Dilekci Mimarlık kurucusu Durmuş Dilekci camı anlatıyor.
Camın aklınıza getirdiği kavramlar neler olur?
Jean Jacque Rousseau’nun söylediği gibi “tüm taşların en masumu” olarak adlandırılan camla ilgili bu masumiyet kavramı, camın doğrudan ifadesinin yalınlığıyla ilişkili olarak tariflenir. Saydamlığı çağrıştırmasıyla, var olanla yok olan arasındaki sınırı ifade etmesiyle yüzyıllar boyunca mimaride biçimlenme üzerinde etkili olmuş bir malzemedir. Saklayan, peçeleyen, açığa çıkartan, azaltan ama bunun yanında algımızı değiştiren ve çeşitlendiren veya gizem yaratan ifadeleriyle önemli bir yapı malzemesidir.
Cam tasarımlarınıza ne katıyor / nasıl etki ediyor?
Özellikle çevre yansımalarını üzerine alarak kendi varlığını yok edercesine boşluğu tarif etmesi benim için çok değerli. Projelerimde özellikle bu metaforik ifadeyi kullanmayı seviyorum. Camın fiziksel ifadesinin ötesinde camın yüklendiği fenomenal ifadeler benim için yön verici oluyor.
Camı en çok hangi malzemelerle bir arada kullanıyorsunuz?

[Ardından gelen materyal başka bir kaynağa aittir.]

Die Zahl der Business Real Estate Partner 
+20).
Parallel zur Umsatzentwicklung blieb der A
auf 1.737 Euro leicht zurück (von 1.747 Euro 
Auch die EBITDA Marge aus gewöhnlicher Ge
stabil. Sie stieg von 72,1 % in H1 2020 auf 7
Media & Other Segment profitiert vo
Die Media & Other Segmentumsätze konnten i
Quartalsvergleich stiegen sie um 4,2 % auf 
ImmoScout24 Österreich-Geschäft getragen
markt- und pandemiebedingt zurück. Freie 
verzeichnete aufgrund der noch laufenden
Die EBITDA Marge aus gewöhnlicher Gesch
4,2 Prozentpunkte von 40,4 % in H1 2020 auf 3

Camın boşluğu tarif eden yansıtıcı yüzeyini, grafik olarak daha katı malzemelerin güçlü ve sert etkileriyle dengelemeyi seviyorum. GRC, taş yüzeyler genelde son dönemde kullandığım birliktelikleri yaratıyor. Bu, özellikle mimari tasarımda doluluk ve boşluk ilişkilerini tariflemede önemli rol oynuyor.

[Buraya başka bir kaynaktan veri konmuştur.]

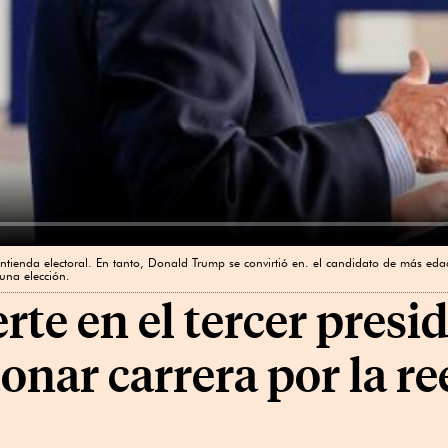
ntienda electoral. En tanto, Donald Trump se convirtió en. el candidato de más edad
una elección.
rte en el tercer presid
onar carrera por la re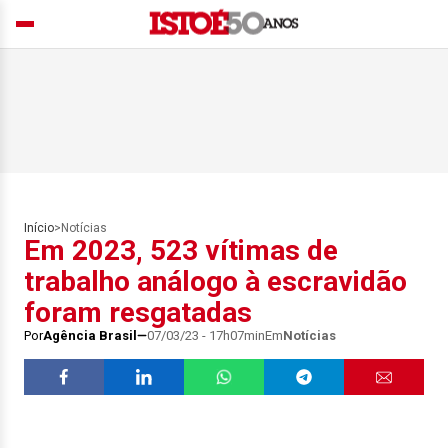
Início
>
Notícias
Em 2023, 523 vítimas de
trabalho análogo à escravidão
foram resgatadas
Por
Agência Brasil
07/03/23 - 17h07min
Em
Notícias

Zaman içinde cam teknolojisi nasıl gelişti ve sizin için neleri mümkün kılıyor?
Şimdilerde maddeyi ve maddenin değişimlerini izliyoruz. Geçen yüzyıl başındaki saydamlığı çağrıştıran ifadesi, teknolojik gelişmelerle birlikte fiziksel boyutunun da değişmesine yol açıyor. Cam artık yalnız saydam değil, yarı saydam, yansıtıcı, enerji üreten veya koruma gibi bir çok özelliğe sahip bir malzeme haline geldi. Hatta yakın gelecekte üç boyutlu yazıcı ile yazılabilir bir malzeme olarak potansiyellerinden faydalanabileceğiz.
Camın daha özgür kullanımları için hayalleriniz neler?
Cam üretimindeki gerekli enerji tüketiminin azalması veya ortadan kalkması için üç boyutlu yazıcı teknolojisinin gelişmelerini heyecanla bekliyorum. Enerji tüketimin dışında, aynı zamanda üretim ve taşıma limitlerine bağlı olarak boyutlandırma seçeneklerinin önümüze önemli alternatiflerle geleceğini düşünüyorum.